# REQUIRED WORK
Give back exactly the lines from the one that includes "pinky tip: (404, 209)" to the last line below, both included, and no further lines.

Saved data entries
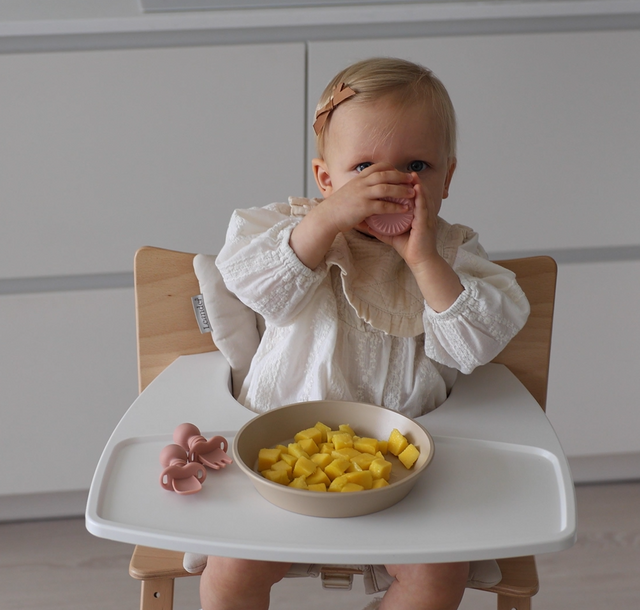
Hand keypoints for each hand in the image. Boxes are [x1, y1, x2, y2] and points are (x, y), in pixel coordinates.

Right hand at [290, 163, 414, 268]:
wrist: (326, 217)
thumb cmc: (337, 207)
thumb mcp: (349, 191)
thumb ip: (360, 188)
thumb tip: (370, 190)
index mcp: (358, 179)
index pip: (378, 167)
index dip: (391, 168)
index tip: (400, 171)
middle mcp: (361, 183)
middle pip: (385, 175)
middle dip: (401, 176)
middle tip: (412, 180)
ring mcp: (362, 195)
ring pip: (386, 188)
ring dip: (401, 190)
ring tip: (412, 193)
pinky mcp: (363, 207)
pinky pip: (383, 205)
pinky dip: (396, 207)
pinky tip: (404, 209)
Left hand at [376, 175, 463, 311]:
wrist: (420, 261)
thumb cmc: (408, 248)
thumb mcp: (391, 235)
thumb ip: (380, 228)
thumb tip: (366, 224)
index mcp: (416, 214)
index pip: (412, 196)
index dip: (406, 186)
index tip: (397, 176)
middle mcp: (423, 213)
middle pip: (418, 193)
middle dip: (411, 182)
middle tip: (404, 170)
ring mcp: (426, 217)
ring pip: (423, 197)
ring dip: (417, 185)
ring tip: (411, 175)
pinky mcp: (427, 223)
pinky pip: (425, 207)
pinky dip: (421, 197)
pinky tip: (416, 189)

# SOLUTION TO THIS PROBLEM
pinky tip: (404, 209)
Left hand at [376, 175, 463, 311]:
wrist: (420, 261)
thumb cmc: (408, 248)
thumb mcp: (391, 235)
thumb ip: (380, 228)
thumb tip: (366, 224)
index mcp: (416, 214)
index pip: (412, 196)
index dip: (406, 186)
index tip: (397, 176)
middle mcp: (423, 213)
middle pip: (418, 193)
middle dip: (411, 182)
middle tip: (404, 170)
ring mcp: (426, 217)
ring pip: (423, 197)
ring dip: (417, 185)
ring tip: (411, 175)
pinky mcp: (427, 223)
pinky pip: (425, 207)
pinky dip: (421, 197)
pinky tip: (416, 189)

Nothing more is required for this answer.